Tuesday, February 24, 2009

Handle Your Shipping

In efforts to prevent fraud and scams to my customer and myself I have been using a few safe guards, but I'm finding that as business grows, so do problems.

PayPal has a buyer/seller protection program. The guidelines are rather simple and include ship to confirmed addresses and use tracking. I am currently using first class USPS with delivery confirmation and completely blocked orders from unconfirmed address. If a non-receipt of order dispute arises I can provide this information and be awarded as the winner. But, I don't really feel like a winner. I might have the money in my hand, but the poor customer has nothing. I'm an optimistic person and try not to think that customer is trying to get over and that the postal service does deliver packages to their destinations. But I know better than that. I received a neighbors retirement check and hand delivered it myself. Once one of my packages was delivered, but returned to the post office, then delivered again because the package had scribbles on it. Also, dishonest people will scam when they see the opportunity.

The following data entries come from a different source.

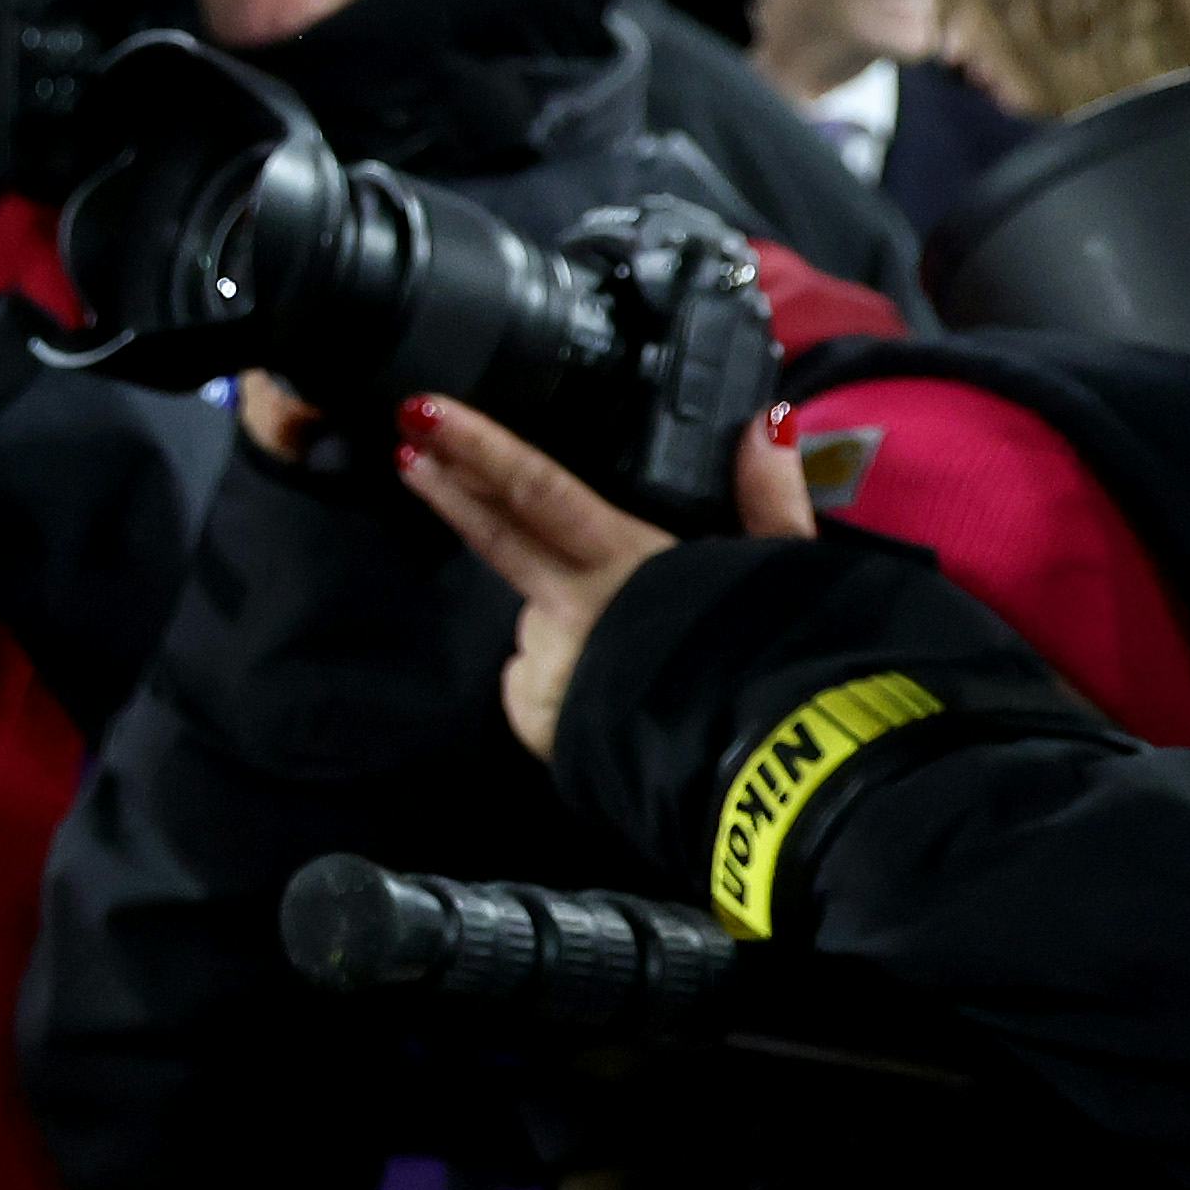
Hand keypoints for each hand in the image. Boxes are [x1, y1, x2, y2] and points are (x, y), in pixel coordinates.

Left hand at [388, 394, 818, 758]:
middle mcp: (567, 608)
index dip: (478, 450)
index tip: (420, 413)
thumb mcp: (781, 575)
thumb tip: (767, 421)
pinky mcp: (533, 717)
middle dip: (449, 490)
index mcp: (622, 564)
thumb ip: (765, 497)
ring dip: (566, 626)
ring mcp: (543, 663)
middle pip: (498, 537)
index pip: (537, 492)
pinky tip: (612, 702)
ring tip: (635, 657)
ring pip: (541, 624)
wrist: (761, 776)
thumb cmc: (771, 665)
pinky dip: (563, 685)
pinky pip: (536, 685)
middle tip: (408, 452)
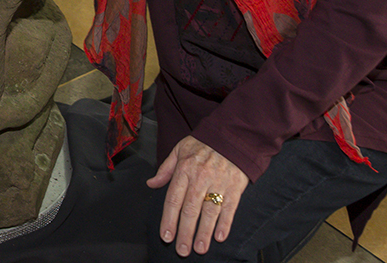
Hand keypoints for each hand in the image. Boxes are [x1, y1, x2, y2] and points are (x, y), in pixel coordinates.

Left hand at [146, 136, 248, 255]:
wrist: (231, 135)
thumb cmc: (203, 144)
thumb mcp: (180, 150)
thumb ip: (165, 169)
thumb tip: (151, 183)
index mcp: (185, 169)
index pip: (174, 198)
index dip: (169, 219)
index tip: (166, 236)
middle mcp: (200, 177)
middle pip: (190, 209)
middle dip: (185, 232)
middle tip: (182, 250)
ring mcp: (219, 183)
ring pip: (209, 212)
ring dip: (204, 232)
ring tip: (199, 248)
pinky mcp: (235, 187)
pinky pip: (229, 208)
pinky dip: (225, 223)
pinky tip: (220, 236)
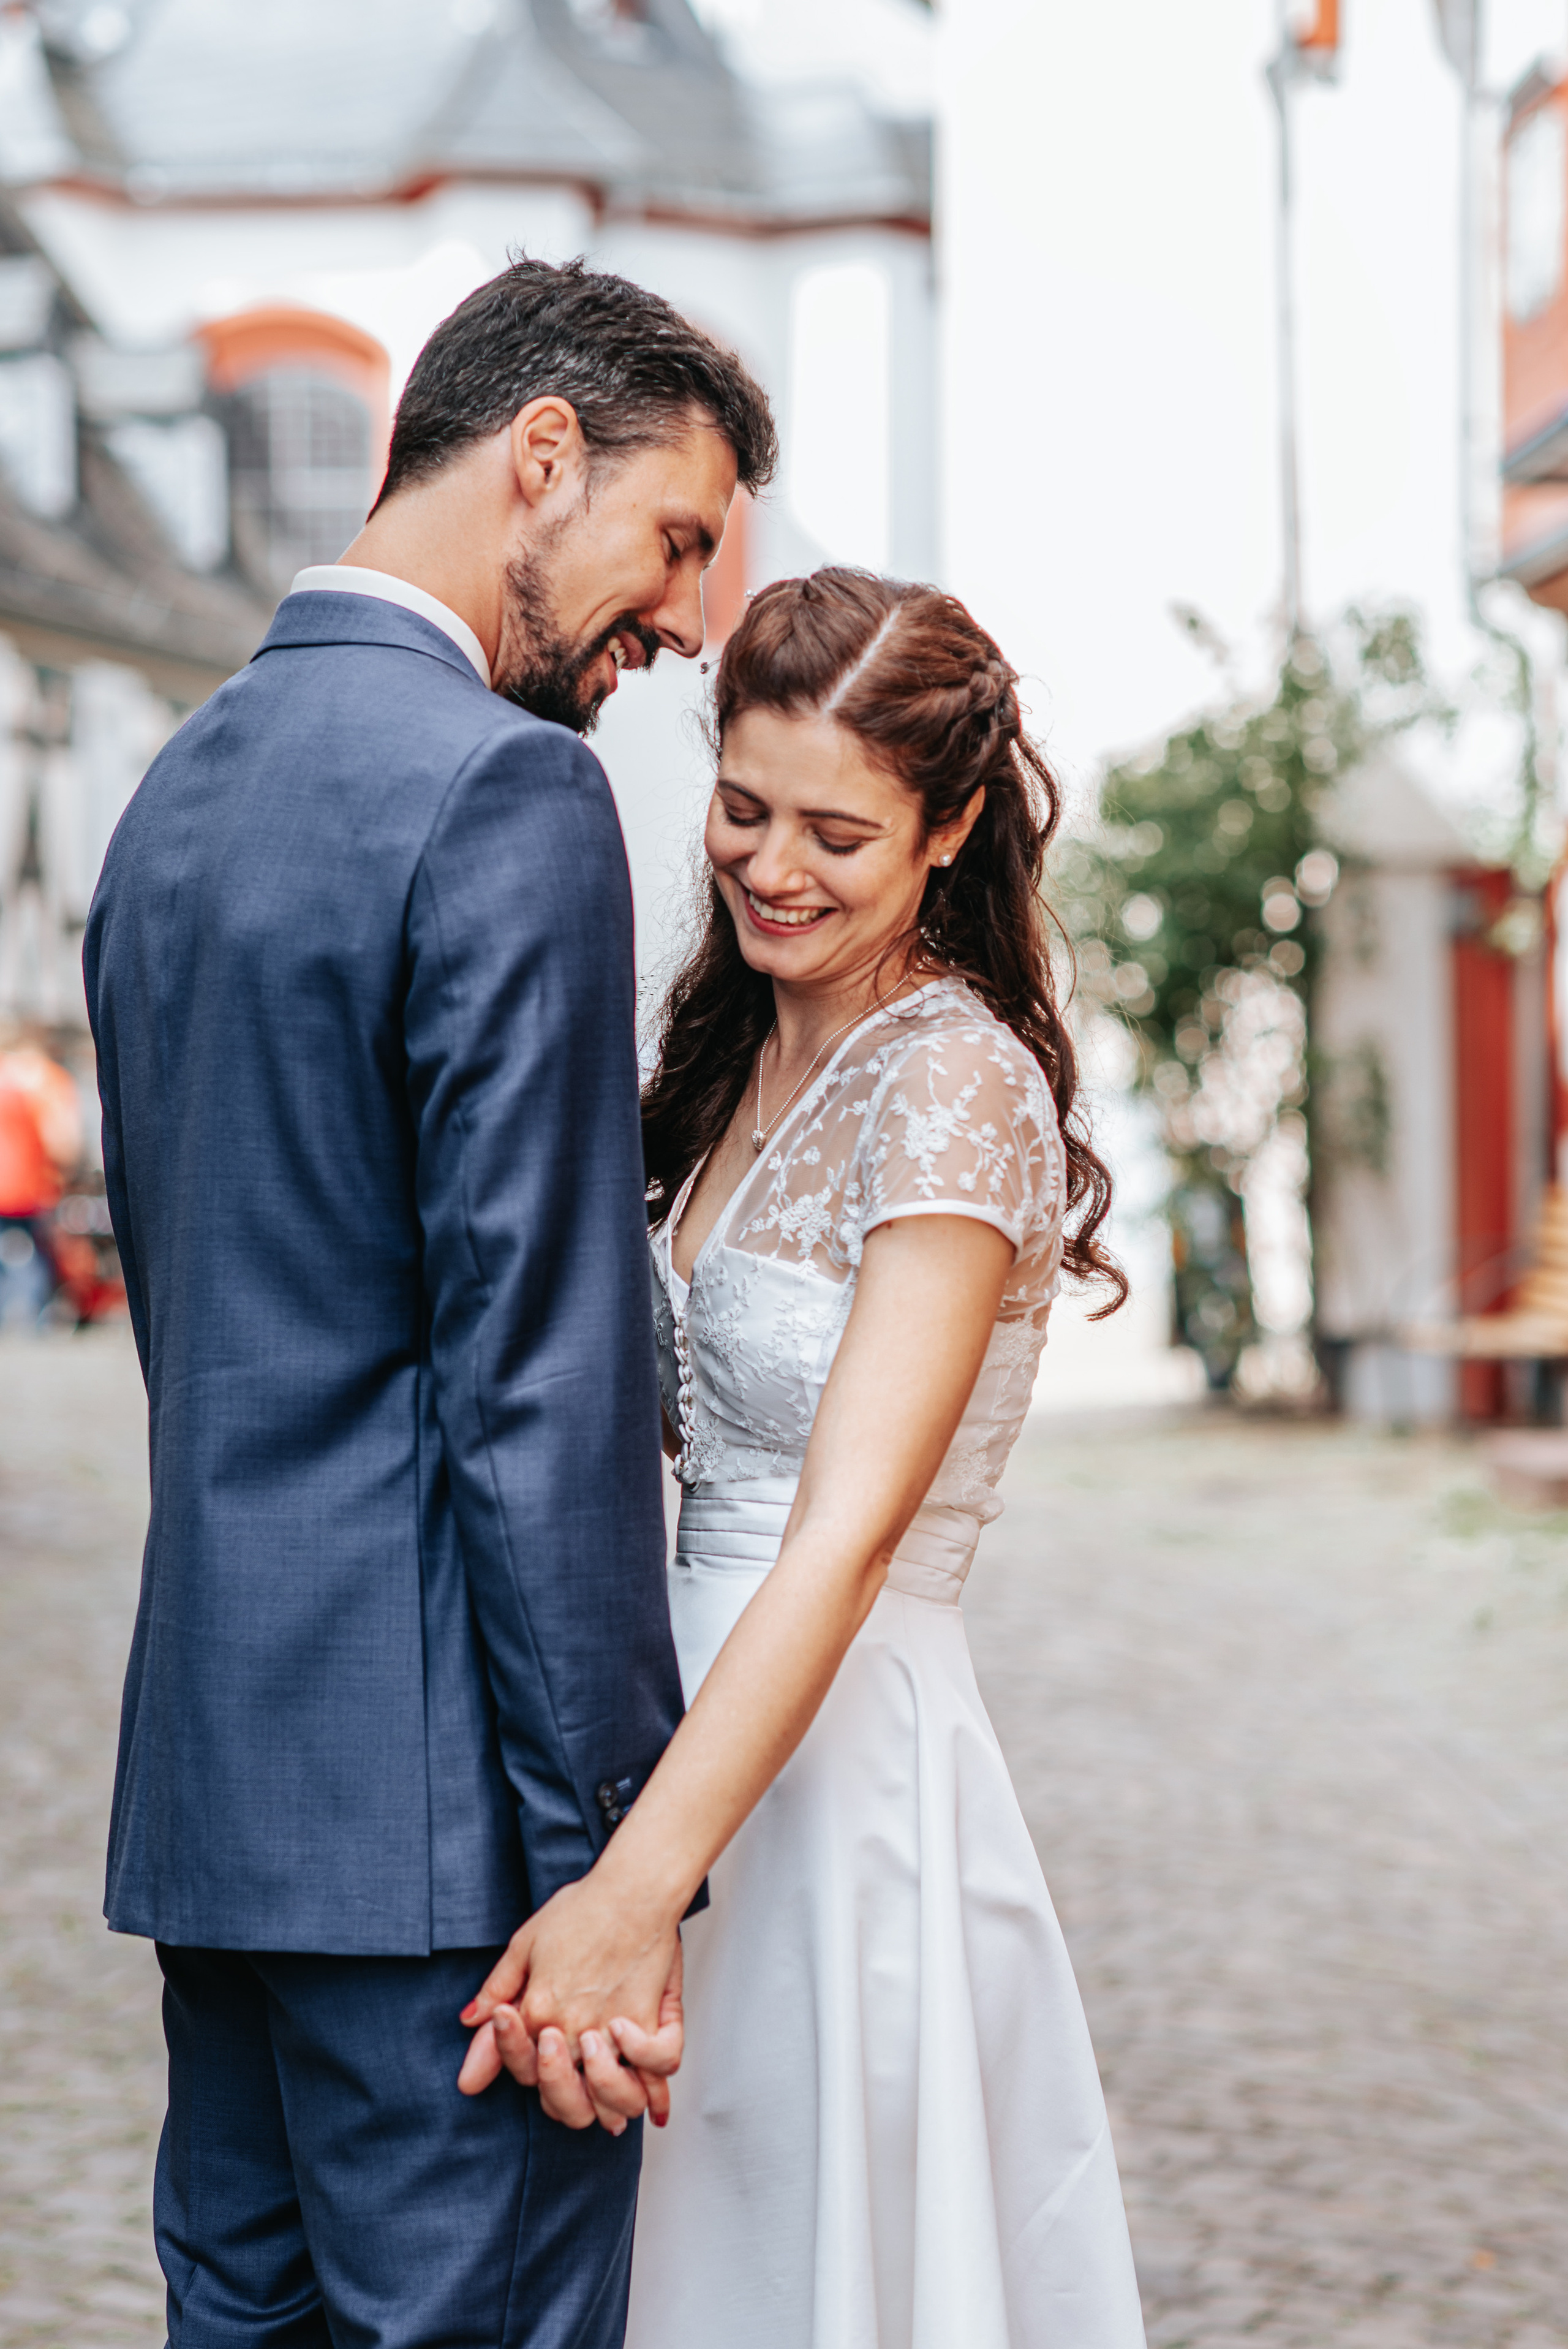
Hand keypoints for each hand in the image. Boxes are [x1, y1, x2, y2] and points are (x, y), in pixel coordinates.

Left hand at [456, 1882, 683, 2131]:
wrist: (632, 1889)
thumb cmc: (583, 1909)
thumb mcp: (525, 1943)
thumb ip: (497, 1987)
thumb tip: (469, 2021)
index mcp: (539, 2012)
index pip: (520, 2067)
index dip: (520, 2058)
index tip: (530, 2032)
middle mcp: (575, 2031)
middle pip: (562, 2099)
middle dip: (560, 2092)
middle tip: (567, 2061)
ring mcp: (613, 2031)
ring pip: (610, 2101)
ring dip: (603, 2098)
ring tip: (601, 2075)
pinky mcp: (649, 2022)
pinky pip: (657, 2074)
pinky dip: (656, 2092)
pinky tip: (647, 2092)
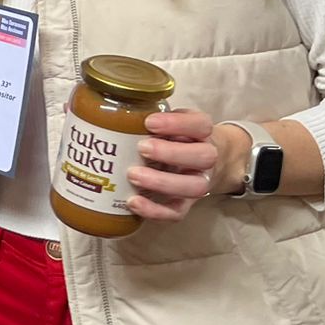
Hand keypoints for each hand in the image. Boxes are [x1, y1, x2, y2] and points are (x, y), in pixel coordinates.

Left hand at [125, 108, 233, 222]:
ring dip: (162, 182)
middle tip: (141, 148)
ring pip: (193, 186)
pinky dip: (155, 211)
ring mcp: (199, 182)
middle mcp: (207, 157)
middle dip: (170, 153)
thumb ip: (155, 117)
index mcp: (203, 133)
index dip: (177, 123)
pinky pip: (177, 212)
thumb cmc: (180, 139)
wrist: (209, 164)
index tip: (150, 122)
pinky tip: (133, 202)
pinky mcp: (188, 204)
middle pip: (202, 156)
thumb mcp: (174, 122)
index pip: (200, 125)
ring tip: (133, 175)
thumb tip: (115, 112)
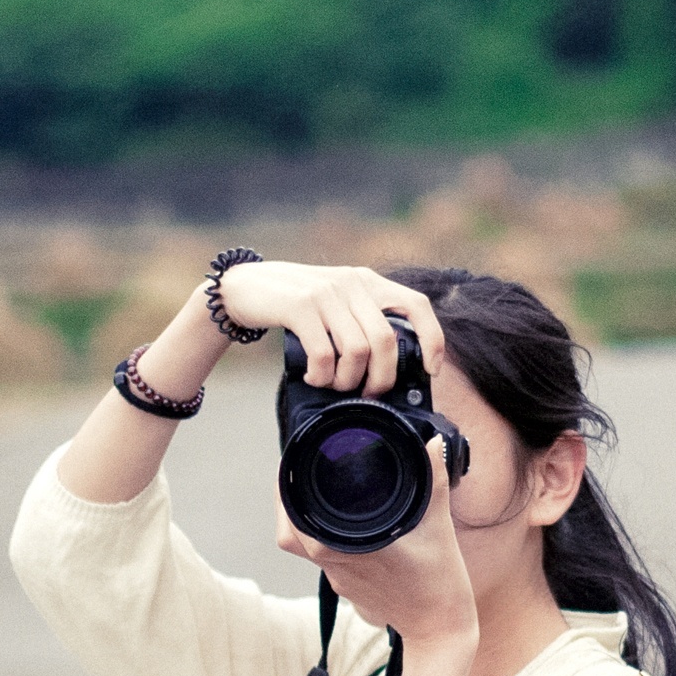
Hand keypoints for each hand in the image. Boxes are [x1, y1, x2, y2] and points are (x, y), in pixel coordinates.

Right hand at [210, 262, 443, 396]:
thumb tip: (389, 370)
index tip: (429, 370)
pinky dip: (323, 376)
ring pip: (358, 350)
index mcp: (368, 281)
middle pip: (386, 341)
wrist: (244, 286)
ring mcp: (327, 293)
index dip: (431, 339)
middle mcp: (352, 283)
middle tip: (367, 394)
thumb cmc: (295, 304)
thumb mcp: (335, 303)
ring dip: (348, 380)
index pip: (416, 305)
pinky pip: (325, 353)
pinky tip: (315, 379)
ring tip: (333, 385)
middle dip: (381, 378)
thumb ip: (360, 321)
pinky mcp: (300, 306)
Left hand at [278, 439, 478, 652]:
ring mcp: (340, 580)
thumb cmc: (439, 583)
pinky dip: (322, 536)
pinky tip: (341, 521)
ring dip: (302, 520)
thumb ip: (433, 482)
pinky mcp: (349, 587)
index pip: (296, 523)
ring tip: (315, 490)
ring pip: (304, 547)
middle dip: (287, 502)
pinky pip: (323, 557)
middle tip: (295, 472)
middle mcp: (337, 566)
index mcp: (349, 550)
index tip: (289, 465)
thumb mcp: (438, 527)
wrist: (439, 630)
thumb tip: (433, 444)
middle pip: (290, 536)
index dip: (285, 493)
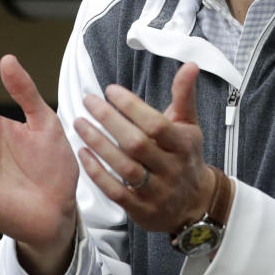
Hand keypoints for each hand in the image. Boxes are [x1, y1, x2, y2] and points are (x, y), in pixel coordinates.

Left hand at [74, 62, 216, 231]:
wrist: (194, 204)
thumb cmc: (186, 157)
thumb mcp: (189, 125)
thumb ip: (184, 95)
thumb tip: (190, 65)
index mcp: (182, 145)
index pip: (155, 124)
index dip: (131, 106)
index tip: (110, 91)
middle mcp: (170, 168)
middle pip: (136, 144)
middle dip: (109, 121)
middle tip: (89, 102)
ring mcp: (156, 191)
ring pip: (124, 167)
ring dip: (98, 144)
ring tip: (80, 123)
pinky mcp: (140, 209)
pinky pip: (115, 190)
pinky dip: (97, 172)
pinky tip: (83, 153)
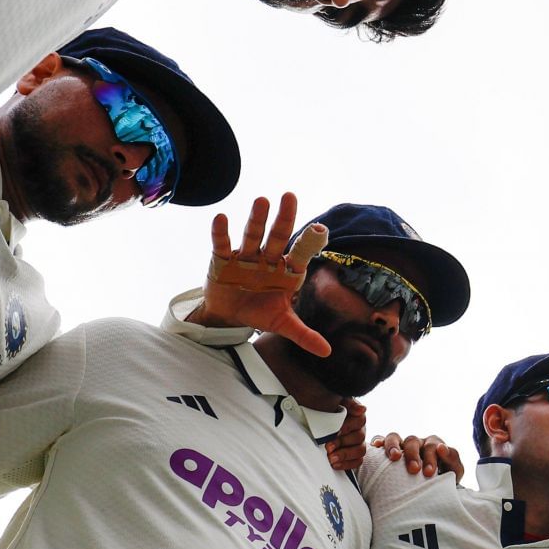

After receiving an order of $300+, I decided that delivery confirmation wasn't enough and had it insured. With insured packages of $200+ the recipient has to sign for it. The postage was roughly $5 extra which is well worth the peace of mind that I was protected and a full investigation would be launched if a problem did arise. Since then, I have been insuring orders of $30+ and not even charging extra for it.

I have thought about changing my s/h rates from by number of items to a scale based on the price of the order.

What precautions or measures do you use to safe guard your shipments and insure delivery? If you have any shipping advice please share!

1 comment:

Lisa @ Serah's said...

I agree with you taking safeguards and it sounds like you're taking some good ones. I do delivery confirmation for packages under $100. For packages over $100, I've used UPS because they actually track your package and USPS told me that they just guarantee that it will get to the city not the address with delivery confirmation. I'm going to try the insured and signature confirmation for packages over a certain amount as well.

I'm sure your customers appreciate you taking these safeguards. Thanks for sharing.